Tac au tac avec Lubiana: "Je suis drôle malgré moi"

À l’affiche du nouveau festival d’humour Namur Is A Joke, la chanteuse Lubiana nous explique sa philosophie du rire.

Lubiana
© Melie Hirtz

Vous chantez bientôt au festival Namur Is A Joke qui programme principalement des humoristes – Guihome, Kody, Guillermo Guiz, Dena, Karen de Paduwa… Vous les connaissez, ces artistes?
J’avoue que je ne les connais pas tous, mais c’est ça qui est chouette – je vais les découvrir. Je vois plus de concerts que de spectacles d’humoristes…

Qui vous fait rire?
Alex Vizorek et Paul Mirabel que je trouve excellent. François Damiens dans François l’embrouille reste un de mes classiques. Dès que j’ai un coup de blues ou que je suis loin de la Belgique, je me refais ses sketchs…

Qui vous fait rire dans votre entourage?
Mon petit frère Viggo quand il danse. Il a 9 ans, il fait cette danse où tous ses membres sont désarticulés et il part dans un truc qui me fait beaucoup rire et beaucoup de bien.

Faites-vous rire?
Moi, je suis assez drôle, oui…  Je ne sais pas si c’est humble de dire ça (rire).
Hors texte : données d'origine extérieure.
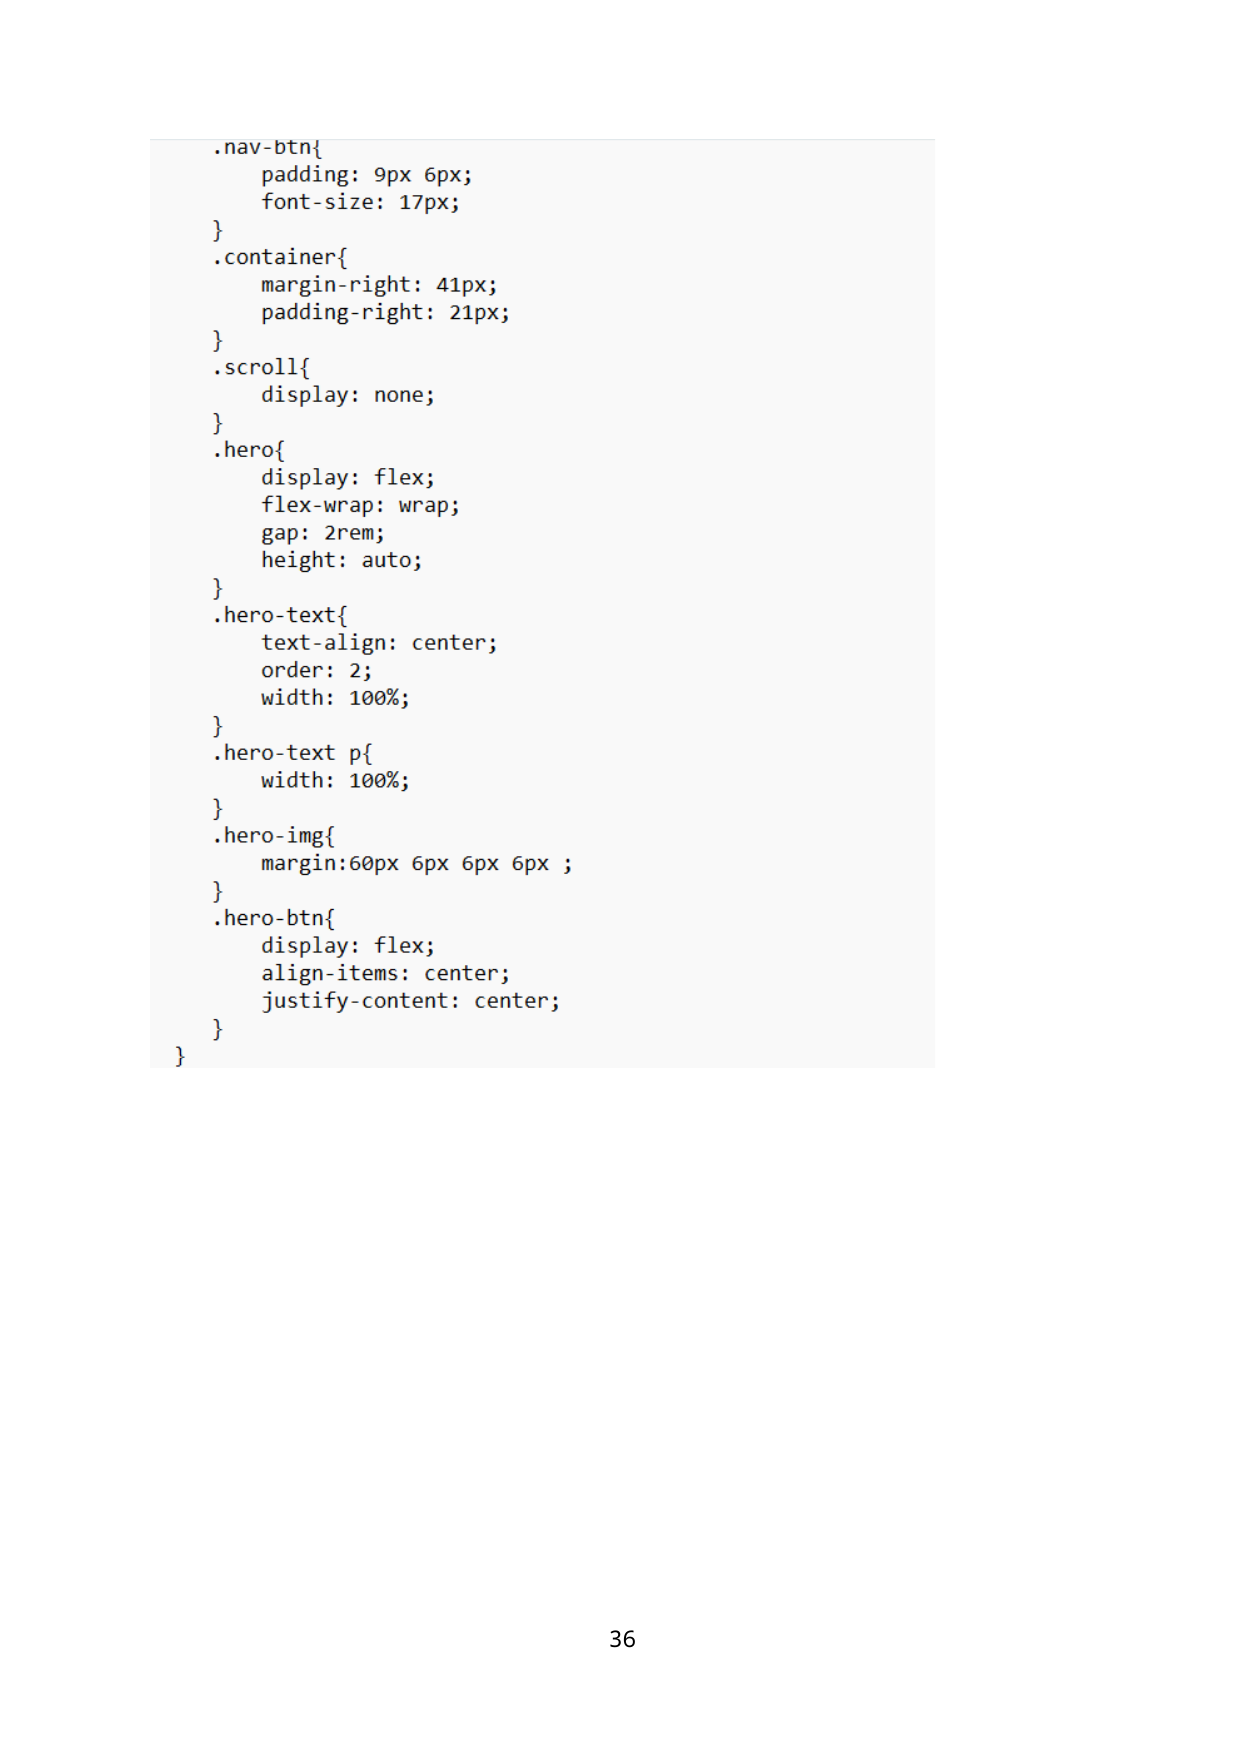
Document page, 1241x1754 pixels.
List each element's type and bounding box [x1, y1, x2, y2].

picture [150, 139, 936, 1068]
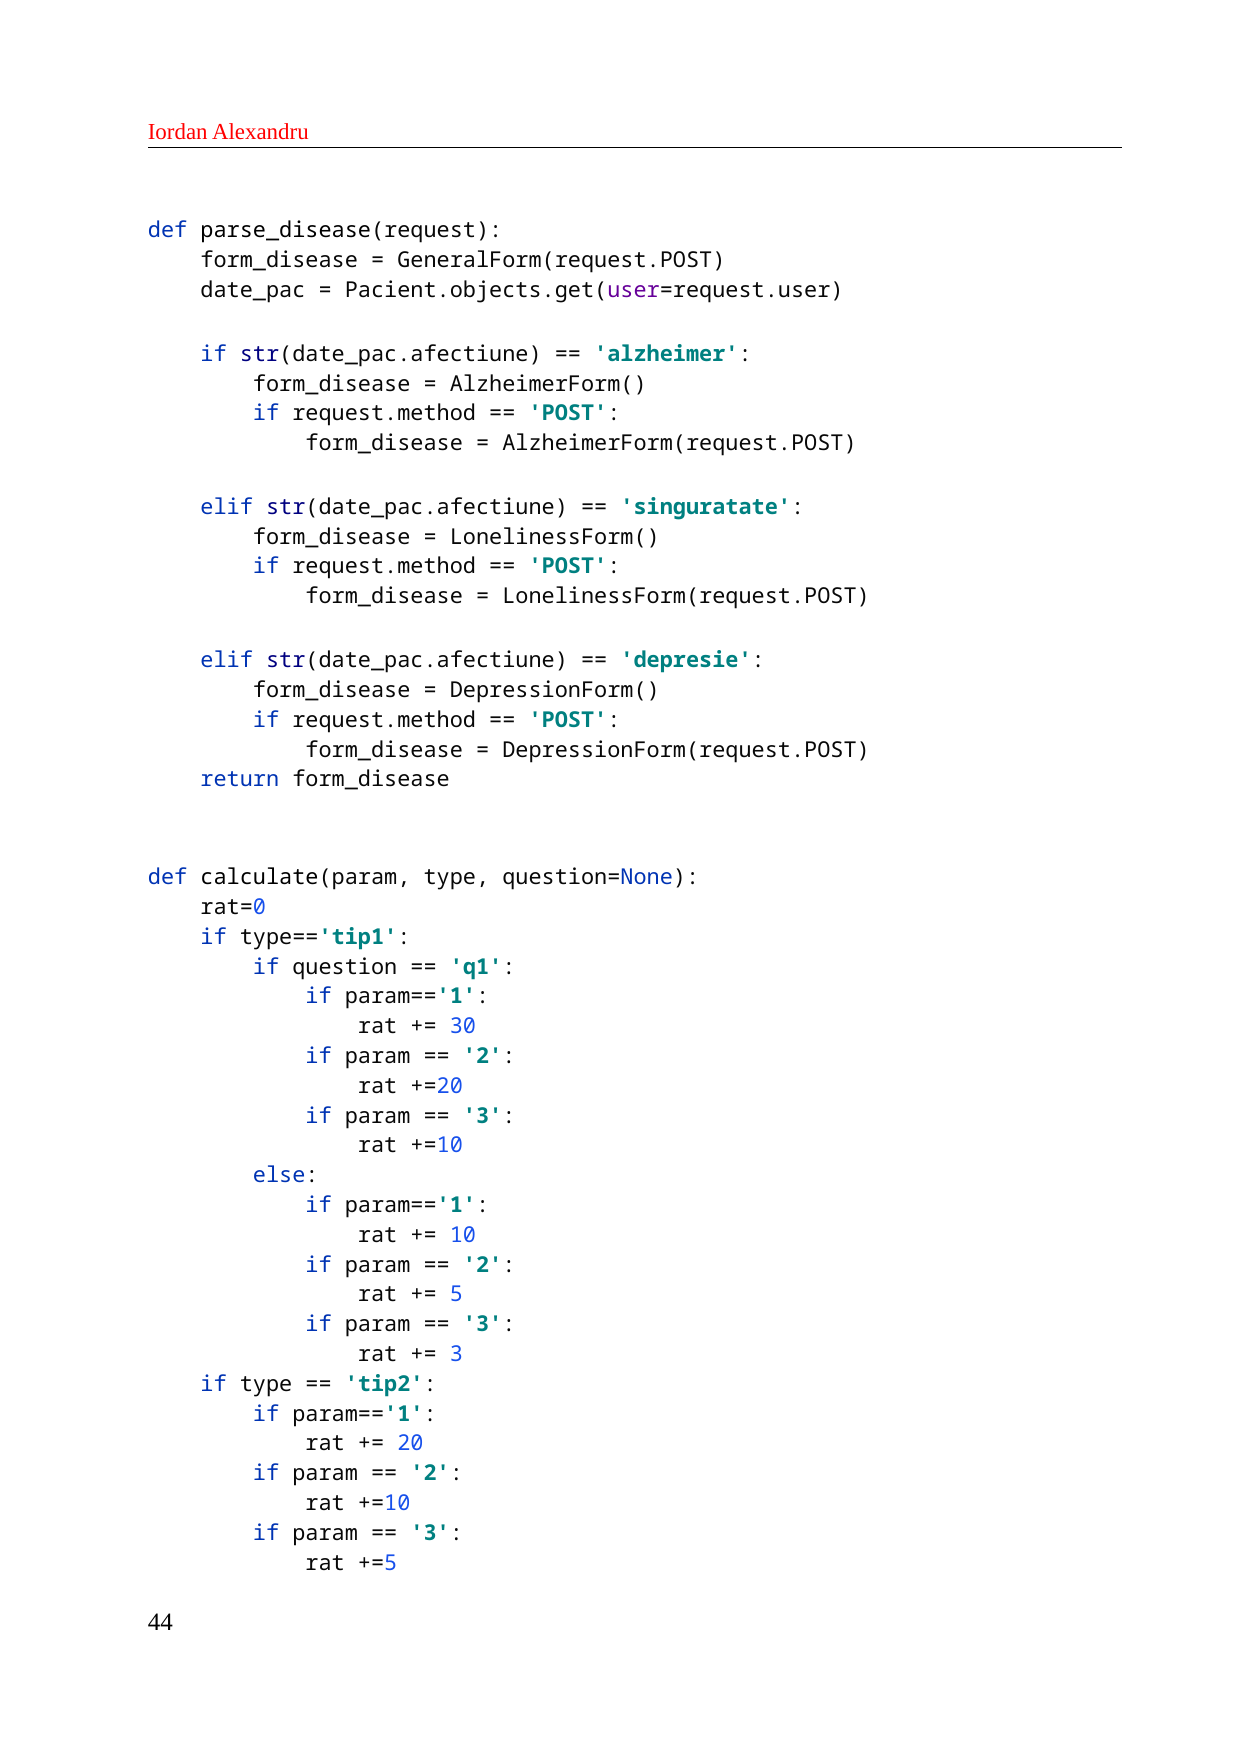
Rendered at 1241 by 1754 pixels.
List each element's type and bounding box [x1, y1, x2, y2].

text [148, 180, 1122, 1576]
Enfin, je suis drôle malgré moi, je suis toujours un peu à côté de la plaque… Mais même sur scène, j’aime bien décompresser et faire des blagues parce qu’il y a toujours des petits moments cocasses… Et puis, de toute façon, dès qu’on sourit, le visage s’illumine… Donc oui, je suis drôle, mais je ne pourrais jamais être humoriste.

Mais savez-vous au moins raconter des blagues?
Non, je ne suis pas ouf pour raconter des blagues. Comme je vous le disais, je suis drôle malgré moi – donc je suis drôle quand je ne le fais pas exprès…  Si je vous fais une blague de Toto, ça ne va sûrement pas être très drôle…
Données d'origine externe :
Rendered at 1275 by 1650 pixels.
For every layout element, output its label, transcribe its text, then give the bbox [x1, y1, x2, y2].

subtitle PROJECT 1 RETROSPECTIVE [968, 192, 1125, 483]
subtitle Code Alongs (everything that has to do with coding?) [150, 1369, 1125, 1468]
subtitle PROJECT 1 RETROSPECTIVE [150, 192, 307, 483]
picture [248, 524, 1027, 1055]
Mais vous êtes quand même plus rigolote que sombre…
Je suis optimiste de base, plutôt joyeuse, mais quand on fait un métier artistique, qu’on veut être sur scène, c’est qu’il y a quelque chose… Je suis quelqu’un de très heureux, mais je sais que je ne fais pas ce métier par hasard.
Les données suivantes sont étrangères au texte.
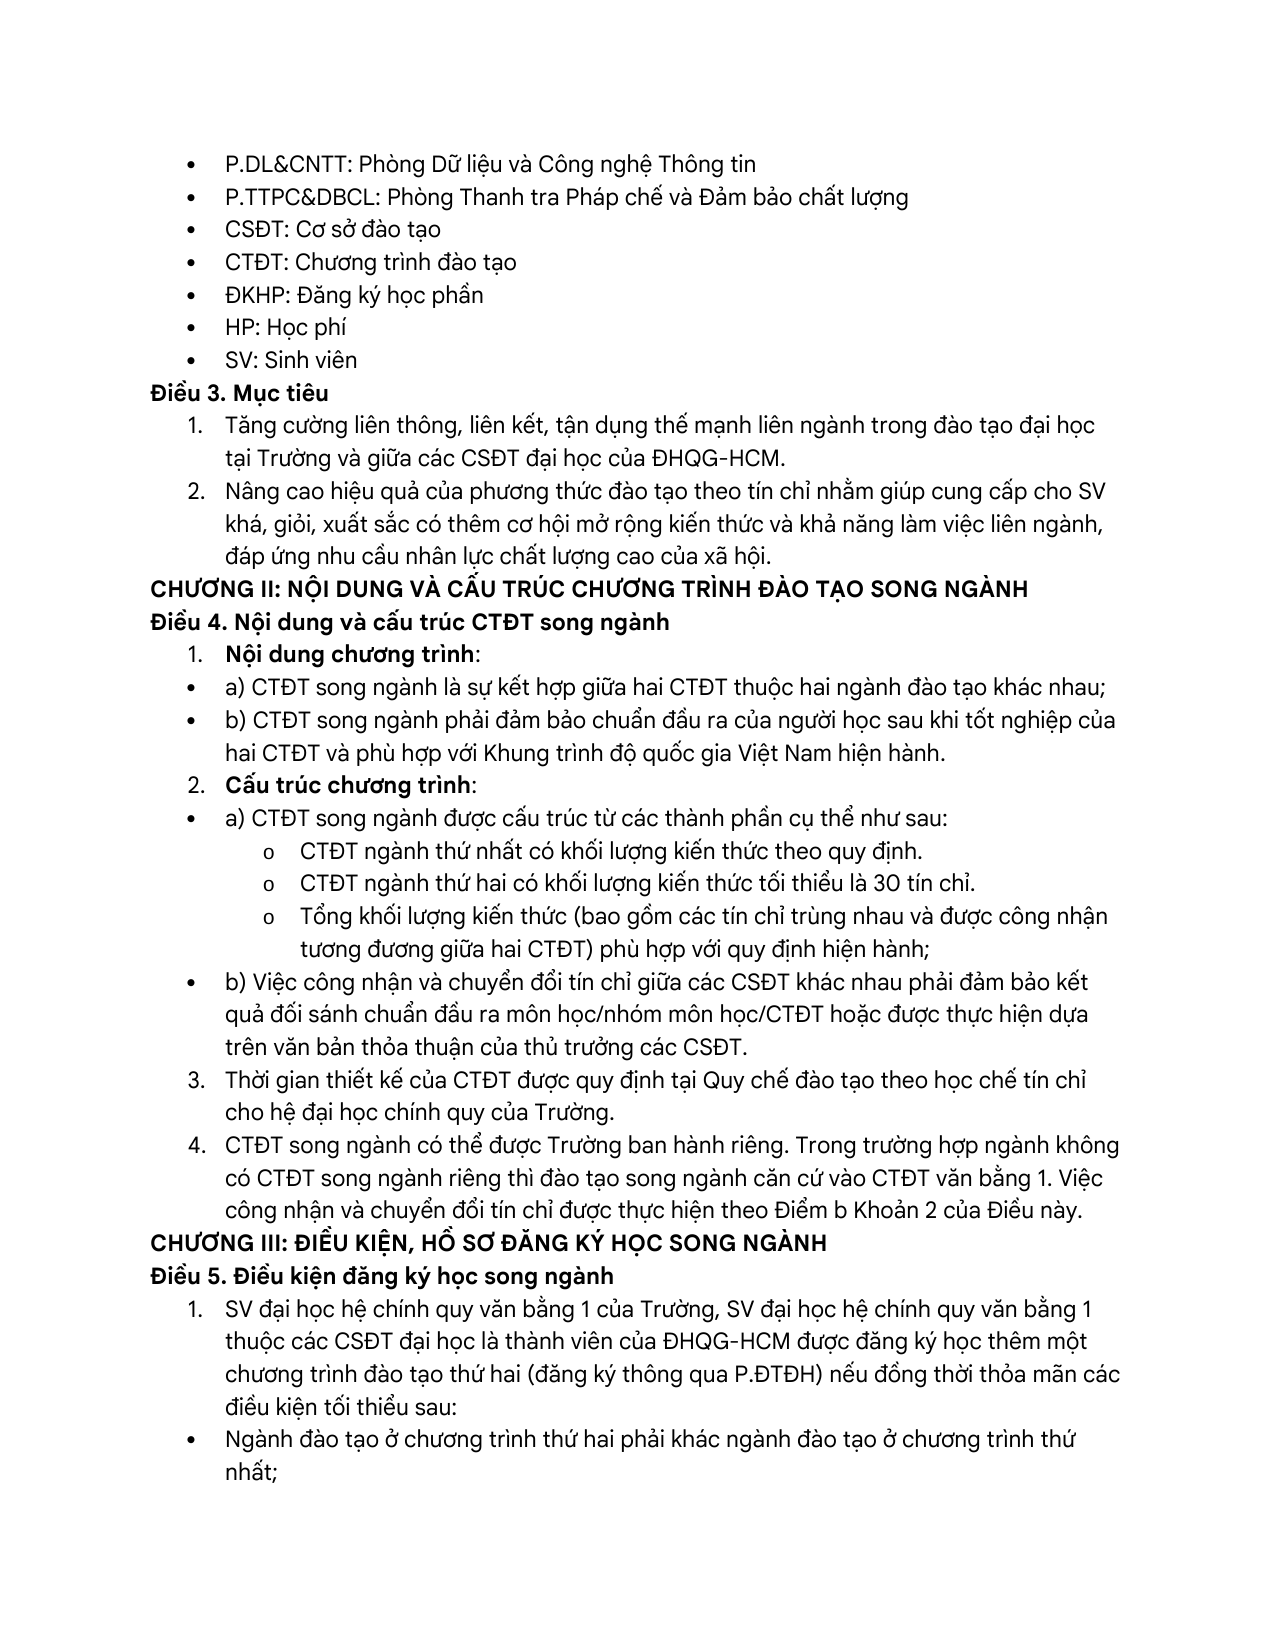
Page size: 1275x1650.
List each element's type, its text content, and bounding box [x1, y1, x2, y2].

list b) CTĐT song ngành phải đảm bảo chuẩn đầu ra của người học sau khi tốt nghiệp của hai CTĐT và phù hợp với Khung trình độ quốc gia Việt Nam hiện hành. [187, 706, 1125, 767]
list Nâng cao hiệu quả của phương thức đào tạo theo tín chỉ nhằm giúp cung cấp cho SV khá, giỏi, xuất sắc có thêm cơ hội mở rộng kiến thức và khả năng làm việc liên ngành, đáp ứng nhu cầu nhân lực chất lượng cao của xã hội. [187, 477, 1125, 571]
list SV đại học hệ chính quy văn bằng 1 của Trường, SV đại học hệ chính quy văn bằng 1 thuộc các CSĐT đại học là thành viên của ĐHQG-HCM được đăng ký học thêm một chương trình đào tạo thứ hai (đăng ký thông qua P.ĐTĐH) nếu đồng thời thỏa mãn các điều kiện tối thiểu sau: [187, 1295, 1125, 1422]
list P.DL&CNTT: Phòng Dữ liệu và Công nghệ Thông tin [187, 150, 1125, 179]
list CSĐT: Cơ sở đào tạo [187, 215, 1125, 244]
list Cấu trúc chương trình: [187, 771, 1125, 800]
list ĐKHP: Đăng ký học phần [187, 281, 1125, 309]
list Tổng khối lượng kiến thức (bao gồm các tín chỉ trùng nhau và được công nhận tương đương giữa hai CTĐT) phù hợp với quy định hiện hành; [262, 902, 1125, 964]
text Điều 3. Mục tiêu [150, 379, 1125, 408]
list b) Việc công nhận và chuyển đổi tín chỉ giữa các CSĐT khác nhau phải đảm bảo kết quả đối sánh chuẩn đầu ra môn học/nhóm môn học/CTĐT hoặc được thực hiện dựa trên văn bản thỏa thuận của thủ trưởng các CSĐT. [187, 968, 1125, 1062]
list Nội dung chương trình: [187, 641, 1125, 669]
list HP: Học phí [187, 313, 1125, 342]
list CTĐT song ngành có thể được Trường ban hành riêng. Trong trường hợp ngành không có CTĐT song ngành riêng thì đào tạo song ngành căn cứ vào CTĐT văn bằng 1. Việc công nhận và chuyển đổi tín chỉ được thực hiện theo Điểm b Khoản 2 của Điều này. [187, 1131, 1125, 1225]
list P.TTPC&DBCL: Phòng Thanh tra Pháp chế và Đảm bảo chất lượng [187, 183, 1125, 211]
list Tăng cường liên thông, liên kết, tận dụng thế mạnh liên ngành trong đào tạo đại học tại Trường và giữa các CSĐT đại học của ĐHQG-HCM. [187, 412, 1125, 473]
text Điều 5. Điều kiện đăng ký học song ngành [150, 1262, 1125, 1291]
list a) CTĐT song ngành là sự kết hợp giữa hai CTĐT thuộc hai ngành đào tạo khác nhau; [187, 673, 1125, 702]
list Ngành đào tạo ở chương trình thứ hai phải khác ngành đào tạo ở chương trình thứ nhất; [187, 1426, 1125, 1487]
list CTĐT ngành thứ hai có khối lượng kiến thức tối thiểu là 30 tín chỉ. [262, 869, 1125, 898]
text CHƯƠNG III: ĐIỀU KIỆN, HỒ SƠ ĐĂNG KÝ HỌC SONG NGÀNH [150, 1229, 1125, 1258]
list CTĐT: Chương trình đào tạo [187, 248, 1125, 277]
list a) CTĐT song ngành được cấu trúc từ các thành phần cụ thể như sau: [187, 804, 1125, 833]
list Thời gian thiết kế của CTĐT được quy định tại Quy chế đào tạo theo học chế tín chỉ cho hệ đại học chính quy của Trường. [187, 1066, 1125, 1127]
list SV: Sinh viên [187, 346, 1125, 375]
text Điều 4. Nội dung và cấu trúc CTĐT song ngành [150, 608, 1125, 637]
list CTĐT ngành thứ nhất có khối lượng kiến thức theo quy định. [262, 837, 1125, 866]
text CHƯƠNG II: NỘI DUNG VÀ CẤU TRÚC CHƯƠNG TRÌNH ĐÀO TẠO SONG NGÀNH [150, 575, 1125, 604]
Au cas où, ça vous intéresserait d’expérimenter une séance de yoga du rire?
C’est quoi?

C’est une forme de thérapie de groupe où tout le monde rit pour tout et n’importe quoi afin de lâcher prise et dégager les bonnes hormones. Visuellement, on a l’impression de voir…
Des fous… (Rire.) En plus, je suis sûre que ça marche, mais pour l’instant, je préfère regarder des sketchs plutôt que faire le yoga du rire.

Le film comique ou la comédie qui vous a le plus marquée?
Dikkenek! Plus je voyage à l’étranger et plus je prends conscience de l’humour génial des Belges… À chaque fois que je regarde Dikkenek, je découvre des choses que je n’avais pas vues la fois d’avant. Mais quand j’étais enfant, j’adorais Les visiteurs et l’Astérix culte avec Monica Bellucci et Jamel Debbouze – Mission Cléopâtre.

Vous êtes plus de Funès ou OSS?
De Funès.

Le milieu de la musique, c’est un milieu marrant ou prise de tête?
Je pense que c’est un peu des deux… Le milieu de la musique c’est quand même un endroit qui réclame beaucoup de concentration – quand on fait des concerts, quand on fait des émissions de télé… – mais après l’effort, on a besoin de se détendre et de rire. Quand on a fini une session ou quand on est dans le tour bus, on a besoin de rigoler, donc c’est un peu les deux à deux extrêmes.